I'm dying to catch a Marlin or a big tuna. Done a lot of bottom charters but only one trolling trip. It was in St Lucia on my honeymoon. Convinced the wife to go and the scenery and all was awesome. ..we were in about 3000 ft of water in 5 mins out of port between the two islands. The fishing. ..not so good. Had to rotate out of the chair every 5 mins. Wouldn't you know it...as soon as my turn was over. ...fish on.huge tuna but it broke off prior to getting back around to me. Trying to talk the wife into a trip to cabo. Since joining this forum. ..kinda itching to go to Venice on those oil rigs. Sounds awesome.


----------



## swamp hunter (May 19, 2012)

I spent almost 15 Years running all kinds of Boats thru the Keys , Bahamas ,
Lived in  Bimini for a bunch of months on and off waiting for Charters to arrive from the States Lived  in Ft. Lauderdale where the Gulfstream is right out the Door forever. Been going to the Keys since I was old enough to drive .
Lived in Chokoloskee Island for another 10 .
Only real thing on My bucket List is something I,ve already done.
 A month back at Walkers Cay .

And If,n I could a couple Guys on the same page I,d do a Costa Rico Snook Trip , Really just to do something different..Cause I,ve already caught a Million Snook.
 At times I Fished so much I didn,t care if the Fish were crossing the Road.. I didn,t want another one .

 I,m kinda into Dry Ground Deer Huntin now , Cause I didn,t have much of that in My Life . Kinda Funny how it works.


----------



## Toona Dog (May 20, 2012)

What is the name of this charter for $350. All of them I am finding are at least $550.

Thanks


----------



## redneck_billcollector (May 20, 2012)

I use the Mexi-time, and a couple of other ones, you do not book online, go down to the marina the day before you want to fish and you haggle.  If they are not booked for the next day they will lower their price.  I have actually had two different boats get in a bidding war for my charter.  Heck, if you go to one of the timeshare presentations you can get a free charter (at least some of them).  Never book through your hotel or any other agency, you will pay upwards to 200 + extra.  I have never had a problem getting charters down there the night before.  I normally go in August which is kinda an off month (really hot), but it has the most varieties of fish, all your billfish, the dorado and wahoo are there in force, tuna and yellowtail are everywhere too.


----------



## tinydaniel78 (May 28, 2012)

Knocked one off of my list yesterday, finally landed a mammoth tarpon in key west.


----------



## redneck_billcollector (May 28, 2012)

redneck_billcollector said:


> I use the Mexi-time, and a couple of other ones, you do not book online, go down to the marina the day before you want to fish and you haggle.  If they are not booked for the next day they will lower their price.  I have actually had two different boats get in a bidding war for my charter.  Heck, if you go to one of the timeshare presentations you can get a free charter (at least some of them).  Never book through your hotel or any other agency, you will pay upwards to 200 + extra.  I have never had a problem getting charters down there the night before.  I normally go in August which is kinda an off month (really hot), but it has the most varieties of fish, all your billfish, the dorado and wahoo are there in force, tuna and yellowtail are everywhere too.

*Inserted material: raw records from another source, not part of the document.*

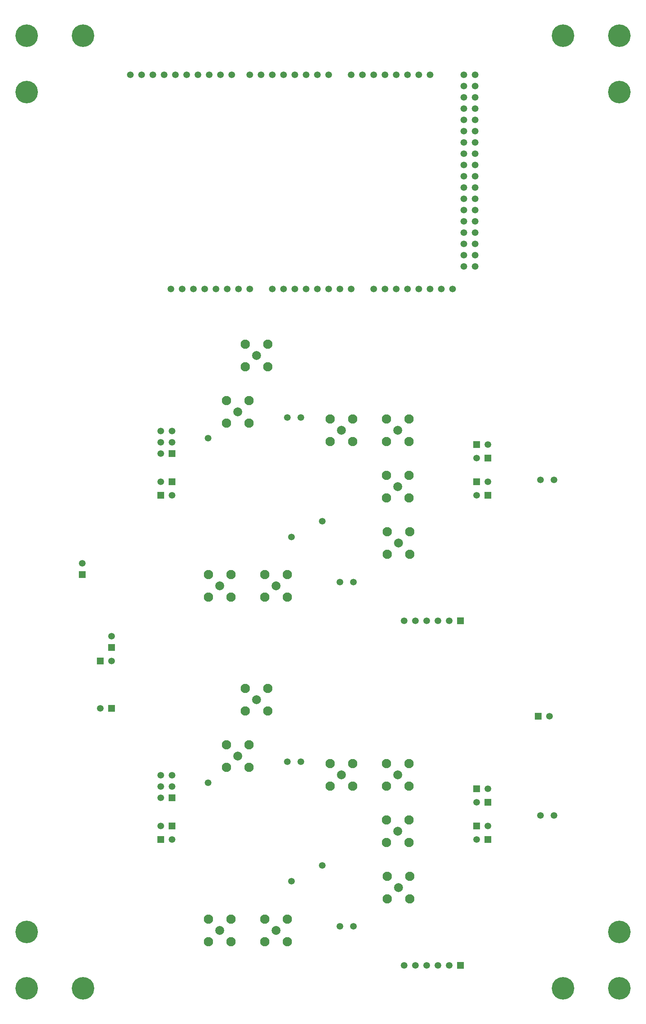
<source format=gbr>
%FSTAX23Y23*%
%MOIN*%
%SFA1B1*%

%IPPOS*%
%ADD56C,0.200000*%
%ADD57C,0.059055*%
%ADD58C,0.082677*%
%ADD59R,0.059055X0.059055*%
%ADD60C,0.078740*%
%ADD61R,0.059055X0.059055*%
%LNcfd_2channel_pads_bot-1*%
%LPD*%
G54D56*
X0491Y0015D03*
X0541Y0065D03*
Y081D03*
X0491Y086D03*
X0065Y0015D03*
X0015Y0065D03*
Y081D03*
X0065Y086D03*
X0015D03*
Y0015D03*
X0541Y086D03*
Y0015D03*
G54D57*
X0471Y0466D03*
X02465Y05215D03*
Y0216D03*
X0471Y01685D03*
X0293Y03755D03*
Y007D03*
X00645Y0392D03*
X0413Y06555D03*
X0403D03*
X0203Y06355D03*
X0193D03*
X0137Y08255D03*
X0483Y0466D03*
X0134Y04895D03*
X0144Y04995D03*
X0134D03*
X0144Y05095D03*
X0134D03*
Y0184D03*
X0144Y0194D03*
X0134D03*
X0144Y0204D03*
X0134D03*
X02585Y0216D03*
X0305Y007D03*
X0176Y01975D03*
X039Y00355D03*
X038D03*
X037D03*
X036D03*
X035D03*
X025Y011D03*
X02775Y0124D03*
X0134Y0159D03*
X0144Y0147D03*
X04245Y0192D03*
X04145Y018D03*
X04245Y0159D03*
X04145Y0147D03*
X02775Y04295D03*
X0176Y0503D03*
X04245Y04645D03*
X04145Y04525D03*
X04245Y04975D03*
X04145Y04855D03*
X0134Y04645D03*
X0144Y04525D03*
X025Y04155D03*
X039Y0341D03*
X038D03*
X037D03*
X036D03*
X035D03*
X0305Y03755D03*
X02585Y05215D03*
X0479Y02565D03*
X00805Y02635D03*
X00905Y03055D03*
Y03275D03*
X0483Y01685D03*
X0243Y06355D03*
X0263D03*
X0253D03*
X0283D03*
X0273D03*
X0303D03*
X0293D03*
X0233D03*
X0413Y06655D03*
X0403D03*
X0413Y06955D03*
Y06855D03*
Y06755D03*
Y07055D03*
X0403Y06955D03*
Y06855D03*
Y06755D03*
Y07055D03*
X0413Y07455D03*
Y07355D03*
X0403D03*
X0413Y07255D03*
X0403D03*
X0413Y07155D03*
X0403D03*
Y07455D03*
X0413Y07755D03*
Y07655D03*
Y07555D03*
Y07855D03*
X0403Y07755D03*
Y07655D03*
Y07555D03*
Y07855D03*
X0313Y08255D03*
X0333D03*
X0323D03*
X0353D03*
X0343D03*
X0373D03*
X0363D03*
X0303D03*
X0223D03*
X0243D03*
X0233D03*
X0263D03*
X0253D03*
X0283D03*
X0273D03*
X0157D03*
X0147D03*
X0177D03*
X0167D03*
X0117D03*
X0107D03*
X0127D03*
X0197D03*
X0187D03*
X0213D03*
X0413D03*
Y08155D03*
X0403D03*
X0413Y08055D03*
X0403D03*
X0413Y07955D03*
X0403D03*
Y08255D03*
X0333Y06355D03*
X0353D03*
X0343D03*
X0373D03*
X0363D03*
X0393D03*
X0383D03*
X0323D03*
X0153D03*
X0173D03*
X0163D03*
X0183D03*
X0213D03*
X0143D03*
G54D58*
X03545Y052D03*
X03345D03*
X03545Y05D03*
X03345Y047D03*
Y05D03*
X03545Y045D03*
Y047D03*
X0355Y042D03*
X0335D03*
X03345Y045D03*
X0355Y04D03*
X0335D03*
X02845Y052D03*
X0229Y05665D03*
Y05865D03*
X03045Y052D03*
Y05D03*
X02845D03*
X02125Y05165D03*
Y05365D03*
X02465Y0362D03*
Y0382D03*
X02265Y0362D03*
Y0382D03*
X03545Y01645D03*
Y01945D03*
X0355Y01145D03*
Y00945D03*
X03545Y02145D03*
X03345Y01645D03*
Y01945D03*
X03545Y01445D03*
X0335Y01145D03*
X03345Y01445D03*
Y02145D03*
X0335Y00945D03*
X02845Y02145D03*
X0229Y0261D03*
Y0281D03*
X03045Y02145D03*
Y01945D03*
X02845D03*
X02125Y0211D03*
Y0231D03*
X02465Y00565D03*
Y00765D03*
X02265Y00565D03*
Y00765D03*
X0209Y05865D03*
Y05665D03*
X01925Y05165D03*
Y05365D03*
X0209Y0281D03*
Y0261D03*
X01965Y0382D03*
Y0362D03*
X01925Y0211D03*
Y0231D03*
X01765Y0362D03*
Y0382D03*
X01965Y00765D03*
Y00565D03*
X01765D03*
Y00765D03*
G54D59*
X0144Y04895D03*
Y0184D03*
X00645Y0382D03*
X00905Y03175D03*
G54D60*
X02365Y00665D03*
X02025Y0221D03*
X01865Y00665D03*
X02945Y02045D03*
X0219Y0271D03*
X03445Y02045D03*
X0345Y01045D03*
X03445Y01545D03*
X0345Y041D03*
X03445Y046D03*
X0219Y05765D03*
X03445Y051D03*
X01865Y0372D03*
X02945Y051D03*
X02365Y0372D03*
X02025Y05265D03*
G54D61*
X04Y00355D03*
X0144Y0159D03*
X0134Y0147D03*
X04145Y0192D03*
X04245Y018D03*
X04145Y0159D03*
X04245Y0147D03*
X04145Y04645D03*
X04245Y04525D03*
X04145Y04975D03*
X04245Y04855D03*
X0144Y04645D03*
X0134Y04525D03*
X04Y0341D03*
X0469Y02565D03*
X00905Y02635D03*
X00805Y03055D03*
M02*
</source>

This is a first, quoting myself.....the photo in my avatar was a charter in Cabo a few years back that I paid just under 300 for that I booked that morning....just showed up at the marina before sunup and asked about boats that did not have charters....there were plenty, me and my gf fished, she got her first marlin that day too.  In mexico, it is best to haggle, etc...it is not considered offensive and alot of folks think you are a sucker if you don't haggle.  If I am not mistaken the boat was named marlin azul and I had seen it online before the trip for right at 500 a day.  Oh yeah, it helps if you can speak a little spanish or even spanglish, you get better deals.  When you book through an agent down there they make a good bit off of the booking so the rates are inflated, just as booking online.  If you have old costas sitting around, take them and give them to the capt and mate, you will get even better deals, I also take rigging needles, hooks, leader material, moldcraft softheads...to give also.  The captain seldom if ever owns the boat, and he has to supply all the tackle out of their pockets.  Little things go along way down there, and it helps get cheaper charters on the next day with the boat.  I fished for 5 full days one time down there for less than an all day charter to wood's wall out of Key West earlier that year, and caught a heck of alot more fish.

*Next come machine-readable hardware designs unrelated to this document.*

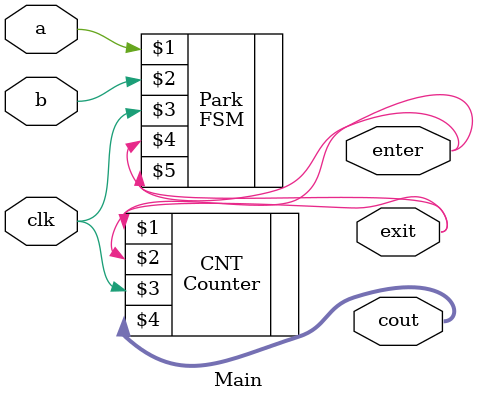
<source format=v>
`timescale 1ns / 1ps
module Main(clk,a,b,cout,enter,exit);

	input wire clk,a,b;
	output wire [31:0] cout;
	output enter;
	output exit;
	wire enter,exit;

	FSM Park(a,b,clk,enter,exit);
	Counter CNT(enter,exit,clk,cout);
	
endmodule

</source>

Just talked to some of my friends/fishing buddies from another board and I have a new place to add to my bucket list....Oman, fishing for GT, tuna, snapper and grouper; they fished down there earlier this year and loved it.


----------



## GASeminole (May 29, 2012)

http://www.akumaldiveshop.com/tours/fishing/

It ain't fancy, but they have all you need to catch a Marlin and the 1000+ ft water is within sight of shore.....no need for an all day trip so some sportfisher can charge you for the diesel he is burning to take you in that big circle like in FL! 

There is no A/C on these things, no radio, no - I AM A POTTY MOUTH -- I AM A POTTY MOUTH -. This is straight big boy fishing. And you could do this 5 days in a row with a real chance of catching a Blue Marlin every day before you came close to paying what a typical charter in FL would charge you to go out for big game trolling, likely just catching some schoolie dolphin.

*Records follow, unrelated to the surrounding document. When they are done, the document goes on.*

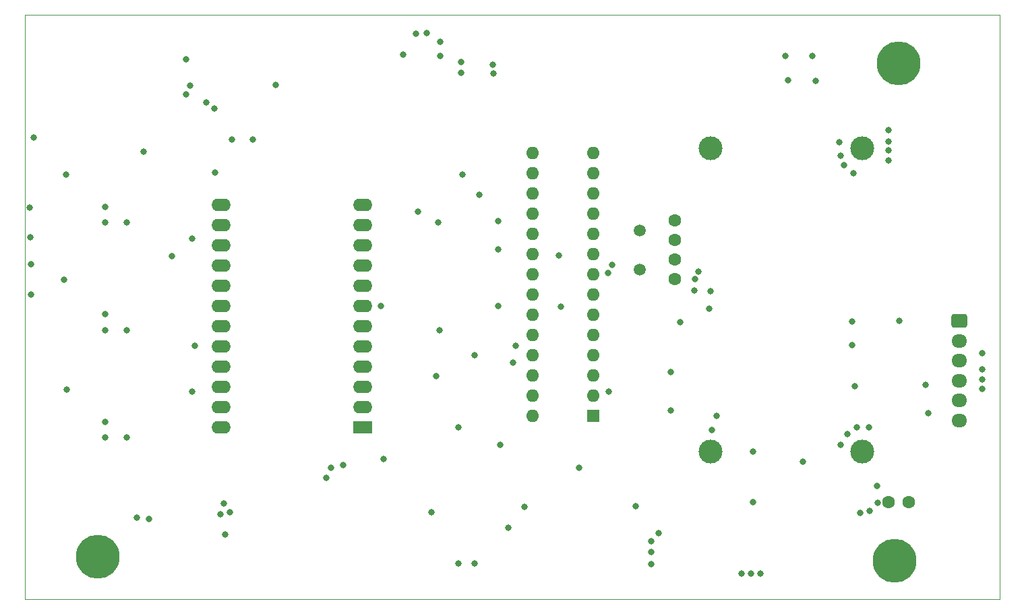
<source format=gbr>
G04 #@! TF.GenerationSoftware,KiCad,Pcbnew,8.0.1*
G04 #@! TF.CreationDate,2024-04-23T08:11:35+07:00*
G04 #@! TF.ProjectId,IncuTester_SMD,496e6375-5465-4737-9465-725f534d442e,rev?*
G04 #@! TF.SameCoordinates,Original*
G04 #@! TF.FileFunction,Soldermask,Bot*
G04 #@! TF.FilePolarity,Negative*
%FSLAX46Y46*%
G04 Gerber Fmt 4.6, Leading zero omitted, Abs format (unit mm)*
G04 Created by KiCad (PCBNEW 8.0.1) date 2024-04-23 08:11:35*
%MOMM*%
%LPD*%
G01*
G04 APERTURE LIST*
G04 Aperture macros list*
%AMRoundRect*
0 Rectangle with rounded corners*
0 $1 Rounding radius*
0 $2 $3 $4 $5 $6 $7 $8 $9 X,Y pos of 4 corners*
0 Add a 4 corners polygon primitive as box body*
4,1,4,$2,$3,$4,$5,$6,$7,$8,$9,$2,$3,0*
0 Add four circle primitives for the rounded corners*
1,1,$1+$1,$2,$3*
1,1,$1+$1,$4,$5*
1,1,$1+$1,$6,$7*
1,1,$1+$1,$8,$9*
0 Add four rect primitives between the rounded corners*
20,1,$1+$1,$2,$3,$4,$5,0*
20,1,$1+$1,$4,$5,$6,$7,0*
20,1,$1+$1,$6,$7,$8,$9,0*
20,1,$1+$1,$8,$9,$2,$3,0*%
G04 Aperture macros list end*
%ADD10C,1.600000*%
%ADD11C,3.000000*%
%ADD12R,2.400000X1.600000*%
%ADD13O,2.400000X1.600000*%
%ADD14R,1.600000X1.600000*%
%ADD15O,1.600000X1.600000*%
%ADD16C,5.500000*%
%ADD17C,1.500000*%
%ADD18RoundRect,0.250000X-0.725000X0.600000X-0.725000X-0.600000X0.725000X-0.600000X0.725000X0.600000X0*%
%ADD19O,1.950000X1.700000*%
%ADD20C,0.800000*%
G04 #@! TA.AperFunction,Profile*
%ADD21C,0.100000*%
G04 #@! TD*
G04 APERTURE END LIST*
D10*
X203982000Y-123190000D03*
X206482000Y-123190000D03*
D11*
X181610000Y-116840000D03*
X200660000Y-116840000D03*
X181610000Y-78740000D03*
X200660000Y-78740000D03*
D12*
X137902000Y-113797000D03*
D13*
X137902000Y-111257000D03*
X137902000Y-108717000D03*
X137902000Y-106177000D03*
X137902000Y-103637000D03*
X137902000Y-101097000D03*
X137902000Y-98557000D03*
X137902000Y-96017000D03*
X137902000Y-93477000D03*
X137902000Y-90937000D03*
X137902000Y-88397000D03*
X137902000Y-85857000D03*
X120122000Y-85857000D03*
X120122000Y-88397000D03*
X120122000Y-90937000D03*
X120122000Y-93477000D03*
X120122000Y-96017000D03*
X120122000Y-98557000D03*
X120122000Y-101097000D03*
X120122000Y-103637000D03*
X120122000Y-106177000D03*
X120122000Y-108717000D03*
X120122000Y-111257000D03*
X120122000Y-113797000D03*
D14*
X166904000Y-112416000D03*
D15*
X166904000Y-109876000D03*
X166904000Y-107336000D03*
X166904000Y-104796000D03*
X166904000Y-102256000D03*
X166904000Y-99716000D03*
X166904000Y-97176000D03*
X166904000Y-94636000D03*
X166904000Y-92096000D03*
X166904000Y-89556000D03*
X166904000Y-87016000D03*
X166904000Y-84476000D03*
X166904000Y-81936000D03*
X166904000Y-79396000D03*
X159284000Y-79396000D03*
X159284000Y-81936000D03*
X159284000Y-84476000D03*
X159284000Y-87016000D03*
X159284000Y-89556000D03*
X159284000Y-92096000D03*
X159284000Y-94636000D03*
X159284000Y-97176000D03*
X159284000Y-99716000D03*
X159284000Y-102256000D03*
X159284000Y-104796000D03*
X159284000Y-107336000D03*
X159284000Y-109876000D03*
X159284000Y-112416000D03*
D16*
X104648000Y-130048000D03*
X204724000Y-130556000D03*
D10*
X177100000Y-87800000D03*
X177100000Y-90300000D03*
X177100000Y-95200000D03*
X177100000Y-92700000D03*
D17*
X172720000Y-93980000D03*
X172720000Y-89080000D03*
D18*
X212852000Y-100470000D03*
D19*
X212852000Y-102970000D03*
X212852000Y-105470000D03*
X212852000Y-107970000D03*
X212852000Y-110470000D03*
X212852000Y-112970000D03*
D16*
X205232000Y-68072000D03*
D20*
X215752000Y-109000000D03*
X154300000Y-68300000D03*
X144600000Y-64400000D03*
X215752000Y-106500000D03*
X120650000Y-127254000D03*
X147400000Y-88100000D03*
X96300000Y-97100000D03*
X96600000Y-77400000D03*
X144900000Y-86700000D03*
X176600000Y-106900000D03*
X215752000Y-107800000D03*
X133400000Y-120200000D03*
X146000000Y-64300000D03*
X108300000Y-88100000D03*
X198000000Y-116000000D03*
X169300000Y-93400000D03*
X154400000Y-69400000D03*
X201500000Y-113800000D03*
X152000000Y-130900000D03*
X121300000Y-124500000D03*
X191000000Y-67200000D03*
X150000000Y-113800000D03*
X176600000Y-111700000D03*
X162800000Y-98700000D03*
X174200000Y-128100000D03*
X201600000Y-124300000D03*
X174200000Y-131000000D03*
X179700000Y-95200000D03*
X199600000Y-81900000D03*
X120100000Y-124700000D03*
X202500000Y-121200000D03*
X150300000Y-69300000D03*
X174200000Y-129500000D03*
X134000000Y-118900000D03*
X115800000Y-67600000D03*
X175100000Y-127100000D03*
X147700000Y-67200000D03*
X140208000Y-98552000D03*
X179600000Y-96600000D03*
X172212000Y-123698000D03*
X168800000Y-94400000D03*
X135500000Y-118600000D03*
X105600000Y-115100000D03*
X200400000Y-124600000D03*
X119380000Y-81788000D03*
X194800000Y-70300000D03*
X109600000Y-125200000D03*
X121500000Y-77700000D03*
X120500000Y-123400000D03*
X198400000Y-80900000D03*
X187900000Y-132200000D03*
X96200000Y-89900000D03*
X150500000Y-82100000D03*
X147574000Y-101600000D03*
X108300000Y-101600000D03*
X204000000Y-77900000D03*
X96100000Y-86200000D03*
X191400000Y-70200000D03*
X204000000Y-80300000D03*
X197800000Y-78000000D03*
X185500000Y-132200000D03*
X200000000Y-113800000D03*
X204000000Y-76500000D03*
X96200000Y-89900000D03*
X96300000Y-93300000D03*
X215752000Y-104470000D03*
X180100000Y-94300000D03*
X111100000Y-125300000D03*
X202600000Y-123300000D03*
X105600000Y-101600000D03*
X124100000Y-77700000D03*
X181500000Y-98900000D03*
X204000000Y-79000000D03*
X198800000Y-114700000D03*
X186700000Y-132200000D03*
X150300000Y-67900000D03*
X120650000Y-127254000D03*
X158300000Y-123800000D03*
X108300000Y-115100000D03*
X198000000Y-79700000D03*
X194400000Y-67200000D03*
X147700000Y-65400000D03*
X105600000Y-88100000D03*
X152600000Y-84600000D03*
X181640000Y-96740000D03*
X208630000Y-108450000D03*
X205330000Y-100430000D03*
X165100000Y-118872000D03*
X162560000Y-92202000D03*
X143000000Y-67000000D03*
X177800000Y-100584000D03*
X156200000Y-126400000D03*
X199410000Y-100540000D03*
X147200000Y-107400000D03*
X152000000Y-104800000D03*
X140600000Y-117800000D03*
X186944000Y-116840000D03*
X186944000Y-123190000D03*
X168881107Y-109313107D03*
X199450000Y-103470000D03*
X199760000Y-108660000D03*
X182350000Y-112340000D03*
X150000000Y-130900000D03*
X157200000Y-103600000D03*
X146600000Y-124500000D03*
X119350000Y-73770000D03*
X115768873Y-71975491D03*
X116300000Y-70900000D03*
X118330000Y-72990000D03*
X127000000Y-70815500D03*
X110400000Y-79200000D03*
X100700000Y-82100000D03*
X105600000Y-86100000D03*
X116500000Y-90100000D03*
X114000000Y-92300000D03*
X100400000Y-95300000D03*
X105600000Y-99600000D03*
X116900000Y-103600000D03*
X100800000Y-109100000D03*
X105600000Y-113100000D03*
X116500000Y-109300000D03*
X155000000Y-87900000D03*
X154940000Y-98552000D03*
X154940000Y-91440000D03*
X156800000Y-105700000D03*
X155200000Y-116000000D03*
X193220000Y-118120000D03*
X181830000Y-114120000D03*
X208980000Y-112050000D03*
D21*
X95504000Y-61976000D02*
X217932000Y-61976000D01*
X217932000Y-135382000D01*
X95504000Y-135382000D01*
X95504000Y-61976000D01*
M02*

</source>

Fly into Cancun and take a taxi/limo south about 1 hr 30 min and you are there.


----------



## T-Boy (May 30, 2012)

Everyone's different but I don't care all that much about charter boats especially bottom bumping. We take a boat to Panama City and learn on our own.

 Also love fishing the piers when we don't bring the boat. Catching your bait, freelining or snobbering the dead bait to entice a strike is just more fun now to me than a crew doing much of the work for you.

Trying to keep a 25 lb king off the pier pilings is exciting enough for me.

When I had a full time job and only had a few weeks off a year we always booked charters and had a ball. Being retired I like a different way of fishing.


----------